◆ **KUTIPAN UNTUK DIBACA**
────────────────

Al-Hikmah al-Muta’aliyah bukan saja menampilkan sintesa pemikiran, tetapi juga memahkotai pemikiran itu dengan bukti-bukti nash, baik al-Qur’an maupun Hadis. Karena itu, memahami pemikiran Mulla Shadra, terutama karya monumentalnya tersebut, terlebih dahulu harus dipahami beberapa sumber pemikiran yang mengitarinya sebagaimana diutarakan di atas, meliputi :
1.      Filsafat Islam Peripatetis-Neo Platonisme yang dikembangkan oleh Ibn Sina dan para pendukungnya.
2.      Teosofi Isyraqi (Iluminasi) Suhrawardi dan para pengikutnya, seperti Qutb al-Din Syirazi dan Jalal al-Din Dawani
3.      Doktrin gnostis (irfan) Ibn Arabi dan mereka yang bertanggung jawab dalam penyebaran doktrin Ibn Arabi, seperti Sadr al-Din Qunyawi serta karya-karya tokoh sufi terkemuka, antara lain Ayn Qudat Hamadani dan Mahmud Syabistari.
4.      Ilmu Kalam Syi’ah Imamiyah
5.      Wahyu, termasuk di dalamnya sabda Nabi SAW. Dan para Imam Syi’ah.

────────────────

◆ **DATA HASIL EKSTRAKSI**
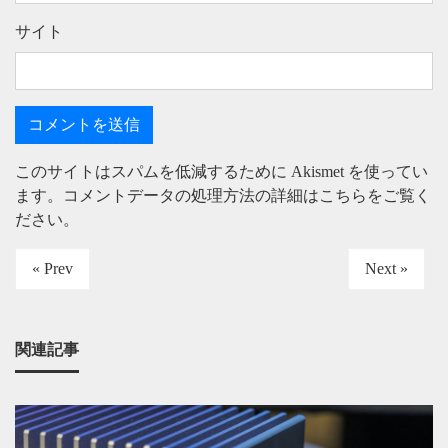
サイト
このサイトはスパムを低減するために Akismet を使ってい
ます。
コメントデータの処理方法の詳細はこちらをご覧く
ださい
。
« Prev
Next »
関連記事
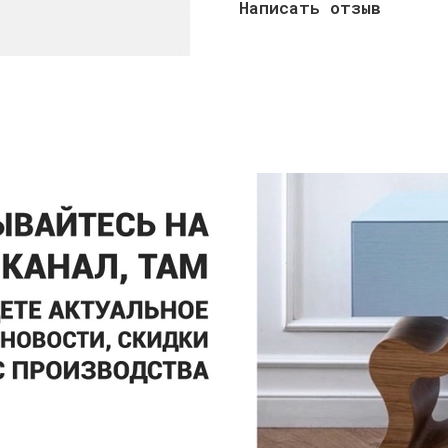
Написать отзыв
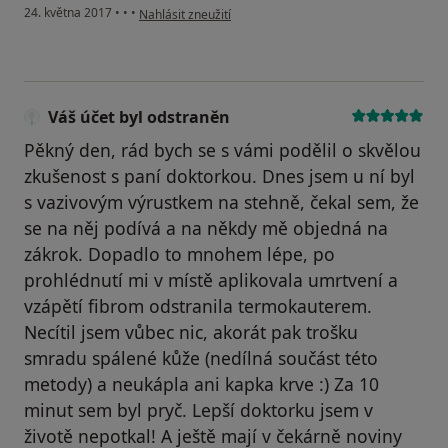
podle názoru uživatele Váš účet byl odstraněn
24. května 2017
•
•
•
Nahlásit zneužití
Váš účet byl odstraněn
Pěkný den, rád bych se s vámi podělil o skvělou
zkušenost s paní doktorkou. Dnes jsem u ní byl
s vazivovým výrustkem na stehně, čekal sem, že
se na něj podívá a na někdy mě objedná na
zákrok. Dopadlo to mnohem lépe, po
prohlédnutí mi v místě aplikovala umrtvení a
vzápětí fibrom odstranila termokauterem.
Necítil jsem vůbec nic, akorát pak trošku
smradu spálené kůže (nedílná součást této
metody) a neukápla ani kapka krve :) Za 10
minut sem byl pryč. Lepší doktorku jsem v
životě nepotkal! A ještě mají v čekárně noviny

────────────────

◆ **PETUNJUK TUGAS**
Salin ulang seluruh kutipan tentang sumber pemikiran Mulla Shadra tanpa mengubah satu kata pun. Data di atas tidak diperlukan.

◆ **PENYELESAIAN LATIHAN**
Al-Hikmah al-Muta’aliyah bukan saja menampilkan sintesa pemikiran, tetapi juga memahkotai pemikiran itu dengan bukti-bukti nash, baik al-Qur’an maupun Hadis. Karena itu, memahami pemikiran Mulla Shadra, terutama karya monumentalnya tersebut, terlebih dahulu harus dipahami beberapa sumber pemikiran yang mengitarinya sebagaimana diutarakan di atas, meliputi :
1.      Filsafat Islam Peripatetis-Neo Platonisme yang dikembangkan oleh Ibn Sina dan para pendukungnya.
2.      Teosofi Isyraqi (Iluminasi) Suhrawardi dan para pengikutnya, seperti Qutb al-Din Syirazi dan Jalal al-Din Dawani
3.      Doktrin gnostis (irfan) Ibn Arabi dan mereka yang bertanggung jawab dalam penyebaran doktrin Ibn Arabi, seperti Sadr al-Din Qunyawi serta karya-karya tokoh sufi terkemuka, antara lain Ayn Qudat Hamadani dan Mahmud Syabistari.
4.      Ilmu Kalam Syi’ah Imamiyah
5.      Wahyu, termasuk di dalamnya sabda Nabi SAW. Dan para Imam Syi’ah.